§ **Text for analysis**:
:::

Two important announcements regarding my yoga community were made recently. The first is that the International Association of Yoga Therapists, after years of work, have defined and developed a curriculum with which to certify someone as a Yoga Therapist. This new designation will read as C-IAYT. This achievement comes on the heels of the Yoga Alliance announcing that they will not recognize the term yoga therapy within their certification requirements. Their primary interest is in making sure that anyone who calls themselves a yoga teacher/instructor knows how to keep people safe while guiding asana practice. Using yoga, therapeutically or in any kind of a ‘healing’ way is not what the Yoga Alliance is focused on. Whereas, the IAYT which was founded in 1989 has been solely focused on using yoga therapeutically and they have dedicated all their resources towards that end. Just as my yoga ‘career’ got started (1999) the dialogue on what is yoga therapy began. Over the next few years they discussed just what were the most important aspects of a yoga (therapy) program and should we establish a required curriculum? Much of this discussion occurred before the current explosion of yoga ‘teachers’ hit the scene. My feelings at the time were in line with others who asserted that yoga could not be strictly coded for anything since it’s very foundation was based in energy, spirit, and whatever overriding belief system was operating at any given time. IMHO Yoga can not be quantified…and my personal practice of yoga therapy emphasizes that, which does not mean that I ignore the body during practice. Quite the contrary. But, a holistic practice should cover the whole as understood by the early yogi’s.

:::

§ **Data section**:
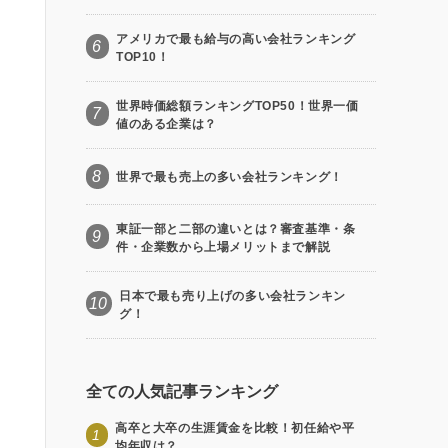
アメリカで最も給与の高い会社ランキング
6
TOP10！
世界時価総額ランキングTOP50！世界一価
7
値のある企業は？
8
世界で最も売上の多い会社ランキング！
東証一部と二部の違いとは？審査基準・条
9
件・企業数から上場メリットまで解説
日本で最も売り上げの多い会社ランキン
10
グ！
全ての人気記事ランキング
高卒と大卒の生涯賃金を比較！初任給や平
1
均年収は？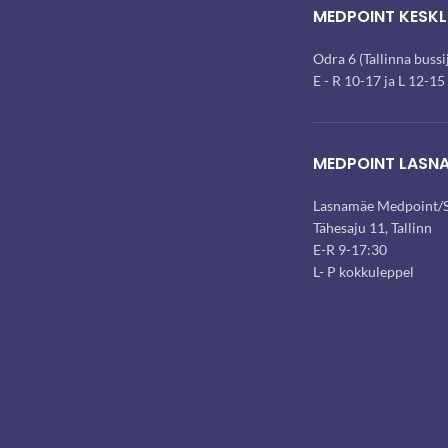
MEDPOINT KESKL
Odra 6 (Tallinna buss
E - R 10-17 ja L 12-15
MEDPOINT LASN
Lasnamäe Medpoint/S
Tähesaju 11, Tallinn
E-R 9-17:30
L- P kokkuleppel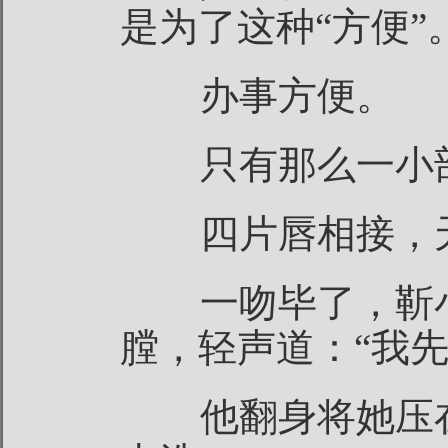
是为了这种“方便”
办事方便。
只有那么一小部
四片唇相接，天
一吻毕了，靳小
膛，轻声道：“我先
他翻身将她压在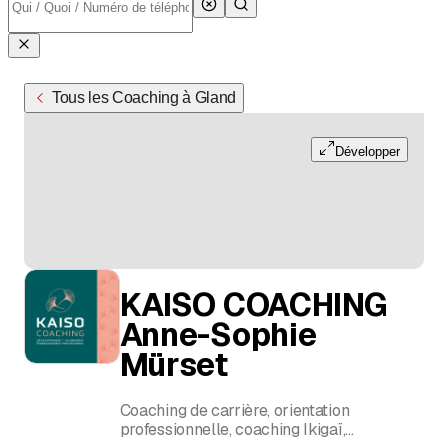
Tous les Coaching à Gland
Développer
KAISO COACHING
Anne-Sophie
Mürset
Coaching de carrière, orientation
professionnelle, coaching Ikigaï,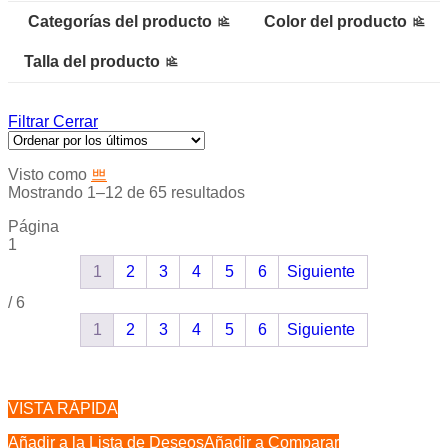
Categorías del producto
Color del producto
Talla del producto
Filtrar
Cerrar
Visto como
Mostrando 1–12 de 65 resultados
Página
1
1
2
3
4
5
6
Siguiente
/
6
1
2
3
4
5
6
Siguiente
VISTA RÁPIDA
Añadir a la Lista de Deseos
Añadir a Comparar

:::

§ **Tasks for this exercise**:
**A)** Answer these questions from the yoga therapy text, each on its own line:
(i) What will the new Yoga Therapist designation read as?
(ii) In what year was the IAYT founded?
(iii) In what year did the writer's yoga career get started?
**B)** According to the yoga therapy text, what things was yoga's very foundation based in? List all of them.

§ **Answer section**:
**A)**
(i) C-IAYT
(ii) 1989
(iii) 1999

**B)**
- energy
- spirit
- whatever overriding belief system was operating at any given time